Fotografia di anonimo, contea di Humboldt, California, USA, 1889. Tre montanari ed un barista sono i soggetti di questa suggestiva fotografia scattata all’interno del Seth Kinman’s Bar, un tipico saloon all’americana, come i tanti che siamo abituati a vedere nei film di produzione statunitense e non. Lo scatto, per quanto di semplice interpretazione, si presta ad una serie di riflessione che vorrei condividere qui con voi.

Il bianco e nero, i volti consumati dalla dura esistenza di frontiera, i trofei di caccia: sono tutti elementi che ci rimandano ad una scena di vita quotidiana nella California del tardo XIX secolo, una terra che a pieno diritto rientrò nella mitologia del Far West americano. Si può e si deve, almeno per un attimo, comprendere cosa davvero fosse a quel tempo quell’angolo di ovest americano.
Nel 1889 la California era da poco entrata nel suo quarto decennio come entità statuale federata degli Stati Uniti (lo era diventata nel 1850). Nella seconda metà del secolo aveva già vissuto trasformazioni radicali. Dopo la corsa all’oro (1848–1855), che aveva attirato migliaia di cercatori e avventurieri, la regione conobbe una rapida urbanizzazione. Si assisté altresì allo sviluppo delle infrastrutture ferroviarie e all’espansione dell’agricoltura così come dell’allevamento.

La contea di Humboldt, affacciata sull’Oceano Pacifico e coperta da vaste foreste di sequoie, si sviluppò principalmente attorno all’industria del legname, della caccia, della pesca e dell’allevamento. Terra di frontiera, appunto, caratterizzata da insediamenti sparsi, comunità isolate e una cultura profondamente intrecciata all’ambiente circostante. A dominare erano uomini spesso armati, autosufficienti, legati all’ideale della conquista e della sopravvivenza, in uno spazio dove la legge dello Stato arrivava solo parzialmente e dove il concetto di giustizia era di labile interpretazione.
I saloon erano i veri centri sociali di quell’America. A differenza delle nostre moderne osterie, il saloon non era solo un luogo dove si beveva. Era il cuore pulsante della comunità maschile, un luogo di incontro, di intrattenimento e di affari. All’interno dei saloon si giocava d’azzardo, si beveva whiskey (spesso di dubbia qualità), si contrattavano battute di caccia, si organizzavano spedizioni e si chiacchierava di politica, banditi, occasioni di lavoro o di investimento. Spesso vi si tenevano anche incontri sindacali o assemblee cittadine.
Il saloon poteva fungere anche da ufficio postale, da banca improvvisata, da hotel, da bordello o da sala da ballo nei momenti più festivi. In alcune aree della California e del Nevada, i saloon erano anche il luogo dove si concludevano accordi minerari o commerciali.

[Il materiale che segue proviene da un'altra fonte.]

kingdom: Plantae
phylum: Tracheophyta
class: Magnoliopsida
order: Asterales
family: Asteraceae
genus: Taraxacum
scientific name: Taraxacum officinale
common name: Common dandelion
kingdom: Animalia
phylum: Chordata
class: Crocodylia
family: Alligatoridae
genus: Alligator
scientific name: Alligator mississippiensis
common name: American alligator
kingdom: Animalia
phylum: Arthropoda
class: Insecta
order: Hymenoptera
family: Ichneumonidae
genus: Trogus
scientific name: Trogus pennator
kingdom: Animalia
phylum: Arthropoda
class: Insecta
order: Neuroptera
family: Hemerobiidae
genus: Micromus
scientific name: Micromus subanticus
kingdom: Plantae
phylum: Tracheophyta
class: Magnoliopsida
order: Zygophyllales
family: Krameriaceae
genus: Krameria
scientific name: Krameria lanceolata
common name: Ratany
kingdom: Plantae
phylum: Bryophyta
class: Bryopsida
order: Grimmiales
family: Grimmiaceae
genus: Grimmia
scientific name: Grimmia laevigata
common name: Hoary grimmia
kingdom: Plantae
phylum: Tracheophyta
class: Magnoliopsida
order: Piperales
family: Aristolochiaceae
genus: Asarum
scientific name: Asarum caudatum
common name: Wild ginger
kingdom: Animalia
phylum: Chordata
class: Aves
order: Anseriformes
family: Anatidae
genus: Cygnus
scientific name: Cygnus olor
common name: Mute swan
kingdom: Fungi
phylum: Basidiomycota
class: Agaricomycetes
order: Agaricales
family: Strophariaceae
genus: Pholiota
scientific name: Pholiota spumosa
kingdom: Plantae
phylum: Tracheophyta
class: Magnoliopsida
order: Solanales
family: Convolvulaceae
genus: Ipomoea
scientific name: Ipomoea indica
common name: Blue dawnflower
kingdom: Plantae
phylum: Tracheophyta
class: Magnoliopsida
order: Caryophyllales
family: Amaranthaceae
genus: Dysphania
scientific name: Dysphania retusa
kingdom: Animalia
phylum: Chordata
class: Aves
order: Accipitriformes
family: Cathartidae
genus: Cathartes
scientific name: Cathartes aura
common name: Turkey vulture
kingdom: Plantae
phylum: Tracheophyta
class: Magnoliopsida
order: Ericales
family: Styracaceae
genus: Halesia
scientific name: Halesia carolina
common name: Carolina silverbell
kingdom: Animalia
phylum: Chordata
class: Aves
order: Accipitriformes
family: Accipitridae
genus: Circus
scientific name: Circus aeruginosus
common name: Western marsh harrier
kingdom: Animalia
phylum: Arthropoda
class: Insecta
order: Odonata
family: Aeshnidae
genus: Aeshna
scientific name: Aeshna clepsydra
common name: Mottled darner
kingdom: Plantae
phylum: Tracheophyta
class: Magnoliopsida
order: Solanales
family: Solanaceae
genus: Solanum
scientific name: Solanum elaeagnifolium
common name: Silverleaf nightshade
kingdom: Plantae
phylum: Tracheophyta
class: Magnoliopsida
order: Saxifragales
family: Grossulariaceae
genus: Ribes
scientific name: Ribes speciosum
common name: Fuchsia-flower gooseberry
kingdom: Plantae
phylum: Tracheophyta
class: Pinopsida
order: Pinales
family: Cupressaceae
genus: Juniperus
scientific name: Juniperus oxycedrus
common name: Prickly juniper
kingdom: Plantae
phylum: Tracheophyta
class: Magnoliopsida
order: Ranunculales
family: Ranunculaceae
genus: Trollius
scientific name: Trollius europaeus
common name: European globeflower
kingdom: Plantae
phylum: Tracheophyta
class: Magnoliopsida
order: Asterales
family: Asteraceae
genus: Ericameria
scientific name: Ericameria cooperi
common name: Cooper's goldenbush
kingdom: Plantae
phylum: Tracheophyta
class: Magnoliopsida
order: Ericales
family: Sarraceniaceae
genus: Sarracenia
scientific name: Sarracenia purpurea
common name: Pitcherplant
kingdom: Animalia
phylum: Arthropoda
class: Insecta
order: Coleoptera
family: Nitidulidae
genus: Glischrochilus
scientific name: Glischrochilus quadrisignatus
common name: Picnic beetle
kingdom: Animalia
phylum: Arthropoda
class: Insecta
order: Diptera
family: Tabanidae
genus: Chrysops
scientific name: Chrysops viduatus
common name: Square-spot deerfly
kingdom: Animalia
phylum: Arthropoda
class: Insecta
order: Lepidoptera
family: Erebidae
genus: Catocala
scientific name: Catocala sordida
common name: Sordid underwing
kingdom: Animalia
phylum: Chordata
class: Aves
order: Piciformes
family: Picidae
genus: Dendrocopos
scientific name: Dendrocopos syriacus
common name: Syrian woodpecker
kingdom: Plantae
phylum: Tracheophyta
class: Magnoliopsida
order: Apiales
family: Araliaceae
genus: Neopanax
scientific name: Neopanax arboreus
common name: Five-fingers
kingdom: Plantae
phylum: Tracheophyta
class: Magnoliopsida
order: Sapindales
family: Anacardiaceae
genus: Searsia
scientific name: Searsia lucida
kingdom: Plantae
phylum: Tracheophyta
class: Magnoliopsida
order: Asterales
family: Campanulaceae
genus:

La fotografia ci offre il pretesto per dire questo, e molto altro ancora. Lo scatto è densissimo di elementi visivi. I quattro uomini posano in modo studiato, a metà tra il ritratto e la messa in scena. I loro abiti (cappelli a larga tesa, giacche pesanti, stivali da lavoro) rimandano immediatamente alla figura del montanaro: l’uomo dei boschi, abile cacciatore e conoscitore della natura selvaggia.
Gli oggetti che rientrano nel campo semantico della caccia sono ovunque. Pelli d’orso, corna di cervo, teschi, animali impagliati. La parete del Seth Kinman’s Bar è tappezzata di fucili, strumenti da caccia e fotografie, diventa un museo spontaneo del mondo selvaggio. Le bottiglie di liquore e gli orologi da parete completano il quadro di un luogo dove si mescolano tempo libero, brutalità, ritualità e memoria collettiva. Il selvaggio west in una foto, verrebbe da dire, anche se di selvaggio restava davvero poco in quell’ultimo scorcio ottocentesco.